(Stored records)

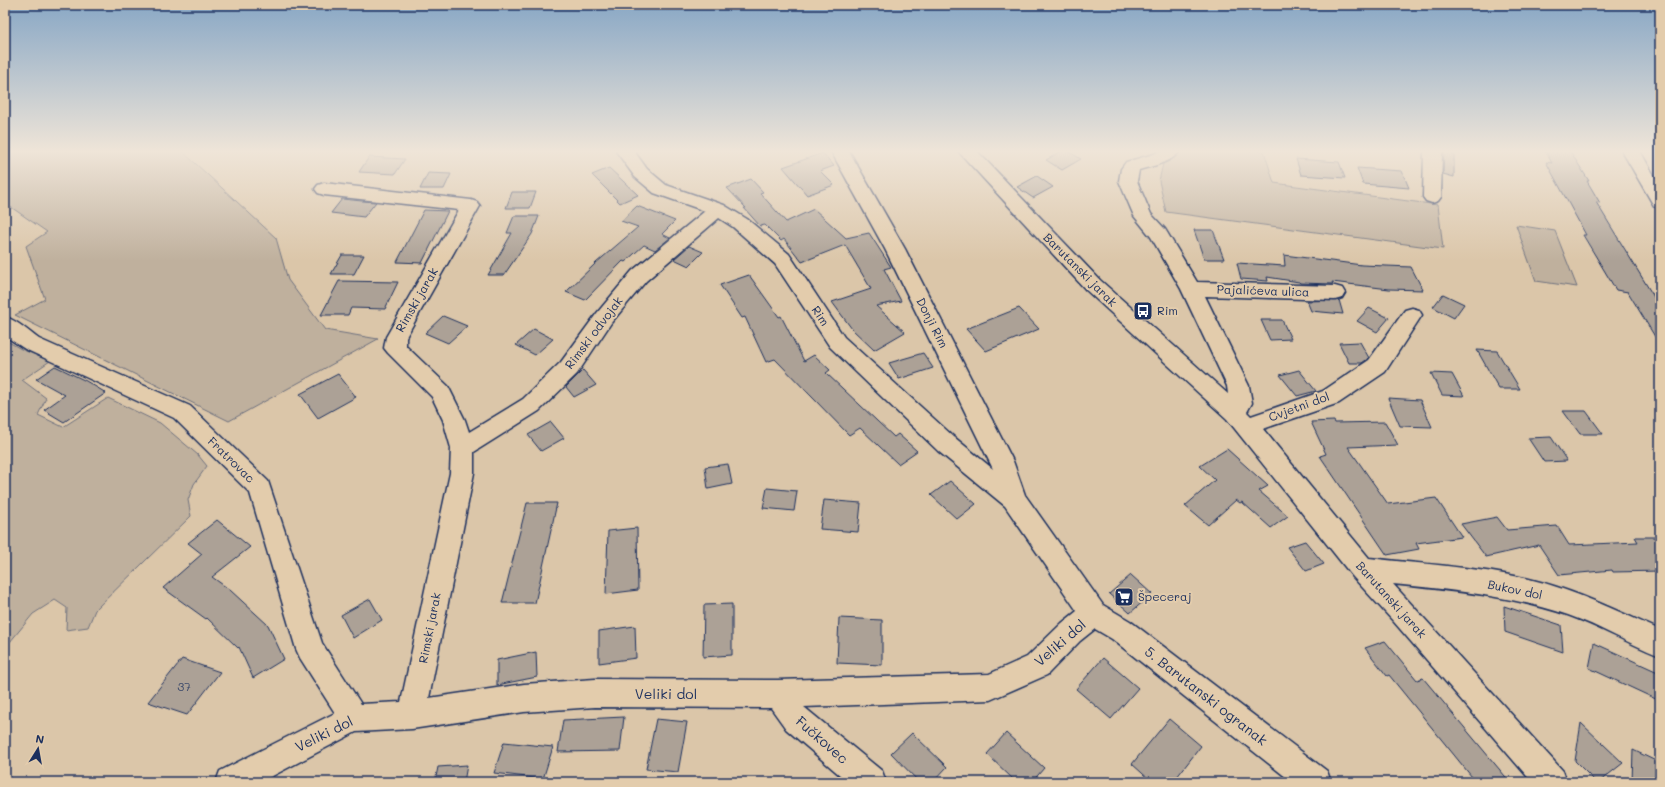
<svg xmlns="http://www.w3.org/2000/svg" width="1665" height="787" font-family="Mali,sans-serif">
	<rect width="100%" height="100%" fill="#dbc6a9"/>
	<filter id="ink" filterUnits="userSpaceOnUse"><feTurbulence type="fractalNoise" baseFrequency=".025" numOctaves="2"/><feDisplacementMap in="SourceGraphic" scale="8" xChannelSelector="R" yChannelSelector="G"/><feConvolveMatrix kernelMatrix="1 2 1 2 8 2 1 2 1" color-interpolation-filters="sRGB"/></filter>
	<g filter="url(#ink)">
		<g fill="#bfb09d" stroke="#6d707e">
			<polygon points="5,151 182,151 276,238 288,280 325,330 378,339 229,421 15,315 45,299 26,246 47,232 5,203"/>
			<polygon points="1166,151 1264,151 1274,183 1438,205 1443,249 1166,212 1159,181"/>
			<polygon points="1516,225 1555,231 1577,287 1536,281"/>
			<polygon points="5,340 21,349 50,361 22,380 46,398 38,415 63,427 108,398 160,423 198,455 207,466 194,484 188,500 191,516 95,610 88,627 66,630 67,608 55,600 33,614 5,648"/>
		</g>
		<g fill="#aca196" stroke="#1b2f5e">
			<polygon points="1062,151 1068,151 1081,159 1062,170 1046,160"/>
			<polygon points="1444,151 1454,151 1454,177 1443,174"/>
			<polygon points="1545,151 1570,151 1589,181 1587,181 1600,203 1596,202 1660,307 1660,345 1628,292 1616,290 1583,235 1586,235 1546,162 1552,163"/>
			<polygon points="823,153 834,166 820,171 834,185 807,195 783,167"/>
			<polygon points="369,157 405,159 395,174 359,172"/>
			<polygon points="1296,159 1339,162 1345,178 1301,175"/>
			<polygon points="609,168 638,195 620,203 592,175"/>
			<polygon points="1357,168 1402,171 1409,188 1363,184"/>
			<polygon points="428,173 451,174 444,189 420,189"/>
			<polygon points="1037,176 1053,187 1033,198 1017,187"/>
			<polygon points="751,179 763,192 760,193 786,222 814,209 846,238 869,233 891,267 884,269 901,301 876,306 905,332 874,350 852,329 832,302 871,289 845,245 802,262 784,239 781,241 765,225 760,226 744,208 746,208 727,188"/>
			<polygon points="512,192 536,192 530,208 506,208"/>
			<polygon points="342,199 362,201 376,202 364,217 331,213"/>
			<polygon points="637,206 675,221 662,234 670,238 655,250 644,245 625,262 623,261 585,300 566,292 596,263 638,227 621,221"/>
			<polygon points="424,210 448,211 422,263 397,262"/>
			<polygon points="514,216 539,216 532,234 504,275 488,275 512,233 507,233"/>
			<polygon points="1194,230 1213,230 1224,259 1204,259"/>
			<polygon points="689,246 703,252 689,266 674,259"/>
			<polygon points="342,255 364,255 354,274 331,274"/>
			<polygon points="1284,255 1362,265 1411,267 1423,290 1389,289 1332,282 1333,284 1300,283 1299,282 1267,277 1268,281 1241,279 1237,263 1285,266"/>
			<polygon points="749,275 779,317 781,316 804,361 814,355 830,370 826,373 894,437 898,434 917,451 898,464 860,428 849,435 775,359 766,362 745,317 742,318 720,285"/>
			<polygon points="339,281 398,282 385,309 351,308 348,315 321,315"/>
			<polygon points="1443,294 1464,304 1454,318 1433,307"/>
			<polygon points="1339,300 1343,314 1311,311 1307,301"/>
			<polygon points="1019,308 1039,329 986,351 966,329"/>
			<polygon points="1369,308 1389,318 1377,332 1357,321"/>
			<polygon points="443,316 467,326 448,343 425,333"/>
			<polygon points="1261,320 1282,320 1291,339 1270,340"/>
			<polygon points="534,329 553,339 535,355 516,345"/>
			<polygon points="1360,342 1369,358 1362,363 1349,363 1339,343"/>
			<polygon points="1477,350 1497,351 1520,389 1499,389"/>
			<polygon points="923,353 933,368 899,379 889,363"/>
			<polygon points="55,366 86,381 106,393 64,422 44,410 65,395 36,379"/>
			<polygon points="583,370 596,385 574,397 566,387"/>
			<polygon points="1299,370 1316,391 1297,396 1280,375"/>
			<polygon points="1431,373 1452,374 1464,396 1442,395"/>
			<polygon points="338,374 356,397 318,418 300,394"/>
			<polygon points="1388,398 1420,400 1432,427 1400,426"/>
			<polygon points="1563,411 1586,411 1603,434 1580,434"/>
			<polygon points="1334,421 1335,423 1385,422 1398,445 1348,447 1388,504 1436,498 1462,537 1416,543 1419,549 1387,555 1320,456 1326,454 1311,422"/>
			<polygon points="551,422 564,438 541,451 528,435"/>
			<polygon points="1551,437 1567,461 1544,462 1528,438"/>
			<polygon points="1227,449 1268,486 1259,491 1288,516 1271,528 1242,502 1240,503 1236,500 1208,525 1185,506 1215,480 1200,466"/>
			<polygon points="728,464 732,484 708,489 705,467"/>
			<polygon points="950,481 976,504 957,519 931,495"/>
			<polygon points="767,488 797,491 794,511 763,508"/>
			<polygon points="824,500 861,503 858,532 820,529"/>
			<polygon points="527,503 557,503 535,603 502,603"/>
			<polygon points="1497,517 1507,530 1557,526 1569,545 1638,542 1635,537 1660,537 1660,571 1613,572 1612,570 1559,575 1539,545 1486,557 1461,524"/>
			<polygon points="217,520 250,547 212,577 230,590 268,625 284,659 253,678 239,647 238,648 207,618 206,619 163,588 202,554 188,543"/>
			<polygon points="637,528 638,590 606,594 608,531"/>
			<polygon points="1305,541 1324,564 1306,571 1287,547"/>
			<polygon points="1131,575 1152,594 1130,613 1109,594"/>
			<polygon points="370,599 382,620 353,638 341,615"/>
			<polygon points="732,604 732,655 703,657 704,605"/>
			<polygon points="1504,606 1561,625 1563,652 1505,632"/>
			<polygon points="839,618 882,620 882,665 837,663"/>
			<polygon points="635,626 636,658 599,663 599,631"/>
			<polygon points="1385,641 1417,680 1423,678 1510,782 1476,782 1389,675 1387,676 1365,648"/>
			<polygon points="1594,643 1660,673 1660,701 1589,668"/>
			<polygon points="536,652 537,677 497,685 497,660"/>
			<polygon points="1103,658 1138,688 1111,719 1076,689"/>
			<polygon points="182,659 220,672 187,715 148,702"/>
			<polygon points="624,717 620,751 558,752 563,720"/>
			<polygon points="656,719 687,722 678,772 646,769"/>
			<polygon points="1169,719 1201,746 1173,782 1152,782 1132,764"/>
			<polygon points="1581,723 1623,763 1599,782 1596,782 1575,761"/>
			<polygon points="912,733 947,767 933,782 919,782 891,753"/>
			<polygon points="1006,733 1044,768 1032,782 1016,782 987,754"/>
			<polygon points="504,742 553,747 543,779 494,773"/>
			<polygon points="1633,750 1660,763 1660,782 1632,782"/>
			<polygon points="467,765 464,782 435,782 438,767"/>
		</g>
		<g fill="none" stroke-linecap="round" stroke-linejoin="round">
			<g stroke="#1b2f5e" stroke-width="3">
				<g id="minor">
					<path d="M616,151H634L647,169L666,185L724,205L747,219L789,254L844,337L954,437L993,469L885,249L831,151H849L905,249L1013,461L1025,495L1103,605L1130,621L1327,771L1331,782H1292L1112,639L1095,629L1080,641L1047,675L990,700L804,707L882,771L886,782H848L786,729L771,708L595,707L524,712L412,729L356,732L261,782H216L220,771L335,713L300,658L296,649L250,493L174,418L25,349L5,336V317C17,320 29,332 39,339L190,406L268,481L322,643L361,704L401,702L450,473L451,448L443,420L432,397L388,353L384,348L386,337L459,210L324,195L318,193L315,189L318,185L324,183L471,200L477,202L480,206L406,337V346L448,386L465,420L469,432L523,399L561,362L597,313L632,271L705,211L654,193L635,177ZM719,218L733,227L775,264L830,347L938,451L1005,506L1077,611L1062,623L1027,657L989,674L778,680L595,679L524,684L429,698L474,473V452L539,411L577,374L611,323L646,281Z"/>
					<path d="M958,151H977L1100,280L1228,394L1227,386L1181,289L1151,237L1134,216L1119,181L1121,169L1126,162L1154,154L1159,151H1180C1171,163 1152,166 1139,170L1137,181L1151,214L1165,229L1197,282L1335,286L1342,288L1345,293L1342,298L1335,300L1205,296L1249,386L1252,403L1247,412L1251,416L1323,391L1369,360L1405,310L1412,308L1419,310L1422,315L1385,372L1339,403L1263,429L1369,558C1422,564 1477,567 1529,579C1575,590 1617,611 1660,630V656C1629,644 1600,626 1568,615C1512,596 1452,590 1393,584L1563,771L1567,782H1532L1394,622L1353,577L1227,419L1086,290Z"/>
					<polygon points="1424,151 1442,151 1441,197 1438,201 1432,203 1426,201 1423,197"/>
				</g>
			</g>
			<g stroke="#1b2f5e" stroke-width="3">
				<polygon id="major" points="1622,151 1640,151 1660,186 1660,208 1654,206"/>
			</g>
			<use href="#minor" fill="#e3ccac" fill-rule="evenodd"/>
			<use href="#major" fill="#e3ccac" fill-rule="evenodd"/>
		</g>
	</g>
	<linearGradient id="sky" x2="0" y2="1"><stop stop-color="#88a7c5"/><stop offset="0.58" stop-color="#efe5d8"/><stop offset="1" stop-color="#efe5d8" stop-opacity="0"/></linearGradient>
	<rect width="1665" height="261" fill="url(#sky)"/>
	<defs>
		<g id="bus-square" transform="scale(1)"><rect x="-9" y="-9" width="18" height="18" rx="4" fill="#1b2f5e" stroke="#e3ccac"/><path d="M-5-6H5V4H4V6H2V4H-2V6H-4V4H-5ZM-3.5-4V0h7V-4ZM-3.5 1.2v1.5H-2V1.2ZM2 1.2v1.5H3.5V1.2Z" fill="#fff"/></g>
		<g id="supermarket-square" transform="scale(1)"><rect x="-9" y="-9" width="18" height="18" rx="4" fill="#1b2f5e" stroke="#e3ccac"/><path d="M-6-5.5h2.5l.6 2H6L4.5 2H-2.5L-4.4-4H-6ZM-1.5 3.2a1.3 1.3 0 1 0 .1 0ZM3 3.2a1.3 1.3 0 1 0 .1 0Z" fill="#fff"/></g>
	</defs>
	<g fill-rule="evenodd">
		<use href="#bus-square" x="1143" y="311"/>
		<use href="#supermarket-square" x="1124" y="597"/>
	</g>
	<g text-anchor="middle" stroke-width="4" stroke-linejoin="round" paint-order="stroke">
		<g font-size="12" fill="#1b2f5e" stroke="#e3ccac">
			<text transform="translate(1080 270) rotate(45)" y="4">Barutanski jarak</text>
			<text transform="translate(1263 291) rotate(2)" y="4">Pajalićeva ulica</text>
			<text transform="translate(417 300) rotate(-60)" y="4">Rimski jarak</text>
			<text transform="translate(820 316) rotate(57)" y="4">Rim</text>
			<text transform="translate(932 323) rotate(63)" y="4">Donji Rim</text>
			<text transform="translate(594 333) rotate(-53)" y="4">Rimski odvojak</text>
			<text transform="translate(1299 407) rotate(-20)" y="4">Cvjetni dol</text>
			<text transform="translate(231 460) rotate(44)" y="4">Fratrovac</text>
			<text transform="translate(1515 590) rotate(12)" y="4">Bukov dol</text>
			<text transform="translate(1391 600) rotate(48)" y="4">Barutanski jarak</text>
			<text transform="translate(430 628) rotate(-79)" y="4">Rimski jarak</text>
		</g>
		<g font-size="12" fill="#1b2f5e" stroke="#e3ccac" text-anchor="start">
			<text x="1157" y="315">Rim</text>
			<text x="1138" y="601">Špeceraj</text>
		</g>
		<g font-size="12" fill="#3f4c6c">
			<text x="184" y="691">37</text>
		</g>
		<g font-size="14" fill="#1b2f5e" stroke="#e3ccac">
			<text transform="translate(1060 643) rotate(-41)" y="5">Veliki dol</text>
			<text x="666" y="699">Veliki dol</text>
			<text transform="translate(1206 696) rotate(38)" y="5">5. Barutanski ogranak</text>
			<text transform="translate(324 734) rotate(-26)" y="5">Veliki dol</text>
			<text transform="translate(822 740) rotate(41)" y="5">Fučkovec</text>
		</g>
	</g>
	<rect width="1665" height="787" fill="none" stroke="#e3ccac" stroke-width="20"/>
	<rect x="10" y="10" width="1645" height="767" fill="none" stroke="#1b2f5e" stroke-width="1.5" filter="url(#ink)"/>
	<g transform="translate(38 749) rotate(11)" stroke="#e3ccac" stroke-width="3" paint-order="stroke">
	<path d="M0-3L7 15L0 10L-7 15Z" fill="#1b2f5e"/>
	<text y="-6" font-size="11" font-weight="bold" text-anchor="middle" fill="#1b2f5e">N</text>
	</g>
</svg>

■ EXERCISE BRIEF ■
Search the entries above for the word "round" and copy each line where it appears.

■ OUTPUT FOR THIS EXERCISE ■
		<g fill="none" stroke-linecap="round" stroke-linejoin="round">
	<g text-anchor="middle" stroke-width="4" stroke-linejoin="round" paint-order="stroke">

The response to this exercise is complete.